• [Excerpt]:
Start

How The Real Housewives of Beverly Hills Finally Started to Look Like the Rest of America
For nearly a decade, RHOBH presented a version of wealth that was remarkably homogeneous. Then Bravo started making changes that reshaped the franchise and raised questions about what took so long.
For the first nine seasons of The Real Housewives of Beverly Hills, the show’s version of extreme wealth looked remarkably uniform. The women were overwhelmingly white, overwhelmingly straight, and overwhelmingly married to men who worked in entertainment, law, or real estate. The diamonds were diverse. The cast was not.
That started to change in 2020. And the way it changed — haltingly, imperfectly, and with the kind of behind-the-scenes recalibration that Bravo rarely discusses publicly — tells you as much about how the television industry processes criticism as it does about any individual casting decision.

End

• [Stored rows]:
Start

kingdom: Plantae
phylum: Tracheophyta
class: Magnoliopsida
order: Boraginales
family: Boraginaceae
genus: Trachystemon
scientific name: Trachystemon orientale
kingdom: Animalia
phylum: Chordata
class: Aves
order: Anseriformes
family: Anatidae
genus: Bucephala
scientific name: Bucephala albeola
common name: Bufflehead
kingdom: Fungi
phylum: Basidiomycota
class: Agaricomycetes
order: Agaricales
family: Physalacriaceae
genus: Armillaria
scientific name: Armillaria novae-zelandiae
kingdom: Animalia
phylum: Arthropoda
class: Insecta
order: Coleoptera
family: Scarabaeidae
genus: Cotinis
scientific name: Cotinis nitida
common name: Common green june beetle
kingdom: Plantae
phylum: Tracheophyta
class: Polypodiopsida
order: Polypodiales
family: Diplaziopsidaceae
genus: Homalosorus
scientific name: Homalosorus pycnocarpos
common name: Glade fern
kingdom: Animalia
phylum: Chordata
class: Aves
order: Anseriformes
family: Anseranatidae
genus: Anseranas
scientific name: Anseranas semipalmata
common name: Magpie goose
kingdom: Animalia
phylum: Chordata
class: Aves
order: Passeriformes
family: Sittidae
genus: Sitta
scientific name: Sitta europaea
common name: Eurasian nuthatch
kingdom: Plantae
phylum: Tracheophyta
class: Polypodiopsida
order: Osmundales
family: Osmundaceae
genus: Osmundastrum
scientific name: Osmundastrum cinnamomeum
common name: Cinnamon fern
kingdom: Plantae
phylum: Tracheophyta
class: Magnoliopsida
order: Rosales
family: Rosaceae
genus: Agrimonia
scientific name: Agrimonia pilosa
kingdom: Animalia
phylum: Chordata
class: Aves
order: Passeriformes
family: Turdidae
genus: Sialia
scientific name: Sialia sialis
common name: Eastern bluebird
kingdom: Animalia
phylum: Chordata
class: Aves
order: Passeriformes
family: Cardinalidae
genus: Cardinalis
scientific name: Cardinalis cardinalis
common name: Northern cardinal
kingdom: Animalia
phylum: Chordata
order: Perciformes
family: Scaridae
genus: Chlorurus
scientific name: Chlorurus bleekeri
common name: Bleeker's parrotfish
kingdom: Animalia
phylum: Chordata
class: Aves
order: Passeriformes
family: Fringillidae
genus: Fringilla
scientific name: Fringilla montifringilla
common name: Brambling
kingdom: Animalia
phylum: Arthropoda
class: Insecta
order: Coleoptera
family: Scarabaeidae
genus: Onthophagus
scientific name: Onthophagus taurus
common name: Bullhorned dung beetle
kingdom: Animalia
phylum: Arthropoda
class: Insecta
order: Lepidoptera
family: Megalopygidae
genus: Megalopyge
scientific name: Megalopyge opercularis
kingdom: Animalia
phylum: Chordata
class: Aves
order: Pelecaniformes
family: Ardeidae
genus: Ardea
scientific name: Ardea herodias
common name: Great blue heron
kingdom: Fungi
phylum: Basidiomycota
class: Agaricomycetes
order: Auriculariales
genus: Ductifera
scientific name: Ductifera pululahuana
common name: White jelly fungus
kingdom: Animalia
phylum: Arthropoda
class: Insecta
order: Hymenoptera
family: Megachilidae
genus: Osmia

End

• [To be done]:
Answer these about the article on The Real Housewives of Beverly Hills:
1. For how many of the show's first seasons did its version of wealth look uniform?
2. In what year did that start to change?
3. In which three fields did the women's husbands work?

• [Task solution]:
1. Nine
2. 2020
3. Entertainment, law, and real estate